烟草黑胫病抗性鉴定研究现状与展望
2018-01-27方敦煌肖炳光焦芳婵曾建敏吴兴富
方敦煌,肖炳光,焦芳婵,曾建敏,吴兴富
云南省烟草农业科学研究院,云南昆明 650021
烟草黑胫病(tobacco black shank)是由卵菌Phytophthorɑ nicotiɑnɑe引起的土传病害,在温带、亚热带和热带发生程度较重,是我国烟草的第二大病害[1-2]。已有研究表明,最经济有效的防治措施是选育和应用抗病品种。

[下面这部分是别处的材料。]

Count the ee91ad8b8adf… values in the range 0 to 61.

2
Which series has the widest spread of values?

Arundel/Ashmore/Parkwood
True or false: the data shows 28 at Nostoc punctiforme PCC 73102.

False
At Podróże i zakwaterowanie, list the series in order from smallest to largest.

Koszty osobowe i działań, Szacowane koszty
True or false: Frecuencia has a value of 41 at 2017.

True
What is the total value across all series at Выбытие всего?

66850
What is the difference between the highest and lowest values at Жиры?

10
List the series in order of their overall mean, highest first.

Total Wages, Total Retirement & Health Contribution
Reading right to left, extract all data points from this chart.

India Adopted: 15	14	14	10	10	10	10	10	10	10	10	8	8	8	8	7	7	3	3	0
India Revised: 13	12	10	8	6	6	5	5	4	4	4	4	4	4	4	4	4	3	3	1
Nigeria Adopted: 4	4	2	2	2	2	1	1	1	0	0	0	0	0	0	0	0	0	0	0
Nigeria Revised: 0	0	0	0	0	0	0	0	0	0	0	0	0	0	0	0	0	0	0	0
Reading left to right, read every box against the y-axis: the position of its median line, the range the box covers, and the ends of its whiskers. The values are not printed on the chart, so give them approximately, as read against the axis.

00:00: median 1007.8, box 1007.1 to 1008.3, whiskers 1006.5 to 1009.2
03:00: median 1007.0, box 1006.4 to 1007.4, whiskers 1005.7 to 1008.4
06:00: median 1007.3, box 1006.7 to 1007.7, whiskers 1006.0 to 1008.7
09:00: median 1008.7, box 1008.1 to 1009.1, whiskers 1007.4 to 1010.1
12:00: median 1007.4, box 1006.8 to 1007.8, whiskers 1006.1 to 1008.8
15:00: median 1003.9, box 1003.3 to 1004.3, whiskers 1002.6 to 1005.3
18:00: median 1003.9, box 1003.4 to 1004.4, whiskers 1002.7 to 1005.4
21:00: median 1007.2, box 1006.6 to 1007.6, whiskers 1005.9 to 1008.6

国外抗黑胫病育种始于20世纪20年代,在育种过程中发现Florida 301和Beinhart 1000-1是黑胫病的抗源[3],由于黑胫病危害的逐年增加,研究人员规模化开展了抗源的筛选,将抗黑胫病较好的野生种N. plumbɑginifoliɑ、N. longi florɑ、N.stocktonii、N. nesophilɑ和N. repɑndɑ中的抗性转育至普通栽培烟草[4-6],渐渐形成Florida 301、Beinhart 1000-1、Coker 371-Gold、N. plumbɑginifoliɑ和N. longi florɑ等5大抗源育种体系[3]。我国从20世纪50年代开展抗黑胫病育种以来,不懈探索抗性鉴定方法,持续开展烟草种质资源与新品种(系)的抗病鉴定工作,但在抗源利用、抗性鉴定技术、工作程序上还有待进一步改进完善。本文在梳理国内外有关文献的基础上,结合自身工作实践,对烟草黑胫病的抗性鉴定研究现状进行了总结与展望。
1 抗性鉴定方法研究进展
烟草黑胫病菌主要集中在0~5 cm的土层活动,对烟草的田间侵染发生于近地表的根及茎基部,偶尔由带菌雨水飞溅侵染叶片[1-2]。烟草黑胫病的抗性鉴定是一个依据侵染特性接种病菌、观察病症反应并评价的过程,按接种部位分为根部、茎部和叶部接种等3种方法[4-11];按鉴定时期划分为苗期和成株期2种方法;近年来,出现了针对特定抗源开发的分子标记辅助抗性鉴定方法。为了与现行的烟草品种抗病性鉴定标准[12]一致,本文按鉴定时期论述烟草黑胫病抗性鉴定方法。
1.1 苗期鉴定
苗期接种方法较多[13],用于抗性鉴定的可归纳为菌丝块创伤茎/根接种法(菌谷法)、游动孢子或菌丝体悬浮液茎注射接种法[14](注射法)、游动孢子悬浮液浸根接种法(游动孢子浸根法)、毒素胁迫种子萌发法[15](毒素法)等4种方法。注射法由于操作比较繁琐、费时,难以实现苗期抗性鉴定的规模化。因此,本文重点评述菌谷法、游动孢子浸根法和毒素法3种抗性鉴定方法进展。
1.1.1 菌谷法
菌谷法于20世纪80年代初提出[16],被烟草品种抗病性鉴定标准[12]采用,并规范了抗感对照品种、菌谷接种量、病害诱发条件、病害调查方法和调查时间[17]。在实际应用中,菌谷法不断改进。云南省烟草科学研究所[18]优化了抗性指标,将菌谷埋入烟苗茎基部接种后以第5 d、7 d和10 d共 3次病情指数的平均值作为测试品种的抗性指标。贵州省烟草科学研究院[19]将菌谷埋入烟苗根部接种后3~10 d调查病情,评价抗性,大大减少了工作量。河南省农业科学院烟草研究所[20]在病菌菌丝平板上点播表面消毒的烟草种子,对萌发的种子进行发病率统计、抗感水平评价,大幅度缩短了鉴定时间。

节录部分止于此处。